Top of RECORDED DATA
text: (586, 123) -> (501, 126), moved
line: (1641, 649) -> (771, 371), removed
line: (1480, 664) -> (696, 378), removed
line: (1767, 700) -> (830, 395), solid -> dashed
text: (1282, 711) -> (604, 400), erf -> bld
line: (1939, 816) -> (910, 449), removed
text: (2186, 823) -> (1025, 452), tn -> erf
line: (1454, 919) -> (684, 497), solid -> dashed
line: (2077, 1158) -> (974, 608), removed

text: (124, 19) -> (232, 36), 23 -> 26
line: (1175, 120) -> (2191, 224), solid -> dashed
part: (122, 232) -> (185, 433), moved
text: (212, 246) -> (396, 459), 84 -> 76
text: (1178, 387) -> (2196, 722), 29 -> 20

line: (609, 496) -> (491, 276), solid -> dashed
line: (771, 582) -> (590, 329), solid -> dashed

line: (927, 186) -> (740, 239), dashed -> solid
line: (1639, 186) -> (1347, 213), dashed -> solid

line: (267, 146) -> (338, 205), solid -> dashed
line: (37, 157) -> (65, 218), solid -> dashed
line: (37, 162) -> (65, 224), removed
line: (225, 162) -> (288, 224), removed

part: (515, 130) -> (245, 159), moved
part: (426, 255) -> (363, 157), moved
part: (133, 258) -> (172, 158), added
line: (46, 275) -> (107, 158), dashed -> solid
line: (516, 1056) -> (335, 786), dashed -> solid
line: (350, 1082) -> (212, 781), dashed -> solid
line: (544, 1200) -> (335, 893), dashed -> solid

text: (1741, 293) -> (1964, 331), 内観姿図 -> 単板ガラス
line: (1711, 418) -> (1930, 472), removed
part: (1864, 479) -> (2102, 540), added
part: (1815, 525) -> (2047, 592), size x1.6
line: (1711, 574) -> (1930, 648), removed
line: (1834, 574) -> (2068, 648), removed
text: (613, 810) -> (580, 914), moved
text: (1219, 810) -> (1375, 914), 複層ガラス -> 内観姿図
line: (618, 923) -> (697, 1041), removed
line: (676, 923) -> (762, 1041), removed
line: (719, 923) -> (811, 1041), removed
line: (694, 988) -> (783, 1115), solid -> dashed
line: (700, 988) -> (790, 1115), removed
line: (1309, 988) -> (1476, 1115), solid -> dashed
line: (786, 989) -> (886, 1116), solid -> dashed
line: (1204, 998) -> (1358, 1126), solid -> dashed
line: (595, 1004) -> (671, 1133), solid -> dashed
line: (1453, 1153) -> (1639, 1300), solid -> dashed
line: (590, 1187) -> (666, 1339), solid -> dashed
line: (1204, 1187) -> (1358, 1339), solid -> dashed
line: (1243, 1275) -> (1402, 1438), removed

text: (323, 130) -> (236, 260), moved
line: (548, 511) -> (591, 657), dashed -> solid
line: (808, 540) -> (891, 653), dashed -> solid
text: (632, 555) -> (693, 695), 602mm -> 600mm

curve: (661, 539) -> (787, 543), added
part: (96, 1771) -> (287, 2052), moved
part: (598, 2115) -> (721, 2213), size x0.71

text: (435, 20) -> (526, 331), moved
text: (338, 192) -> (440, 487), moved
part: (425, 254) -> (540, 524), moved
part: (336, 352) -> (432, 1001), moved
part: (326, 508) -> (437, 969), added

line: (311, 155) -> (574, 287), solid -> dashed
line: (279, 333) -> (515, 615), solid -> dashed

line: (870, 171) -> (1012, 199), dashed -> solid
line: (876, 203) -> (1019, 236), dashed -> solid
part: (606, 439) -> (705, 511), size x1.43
Bottom of RECORDED DATA
* [ASSIGNMENT] Set down, unchanged, only those lines above that fall between the line with "part: (515, 130) -> (245, 159), moved" and the line with "line: (618, 923) -> (697, 1041), removed", the two end lines included.

* [SOLUTION FOR THIS PROBLEM]
part: (515, 130) -> (245, 159), moved
part: (426, 255) -> (363, 157), moved
part: (133, 258) -> (172, 158), added
line: (46, 275) -> (107, 158), dashed -> solid
line: (516, 1056) -> (335, 786), dashed -> solid
line: (350, 1082) -> (212, 781), dashed -> solid
line: (544, 1200) -> (335, 893), dashed -> solid

text: (1741, 293) -> (1964, 331), 内観姿図 -> 単板ガラス
line: (1711, 418) -> (1930, 472), removed
part: (1864, 479) -> (2102, 540), added
part: (1815, 525) -> (2047, 592), size x1.6
line: (1711, 574) -> (1930, 648), removed
line: (1834, 574) -> (2068, 648), removed
text: (613, 810) -> (580, 914), moved
text: (1219, 810) -> (1375, 914), 複層ガラス -> 内観姿図
line: (618, 923) -> (697, 1041), removed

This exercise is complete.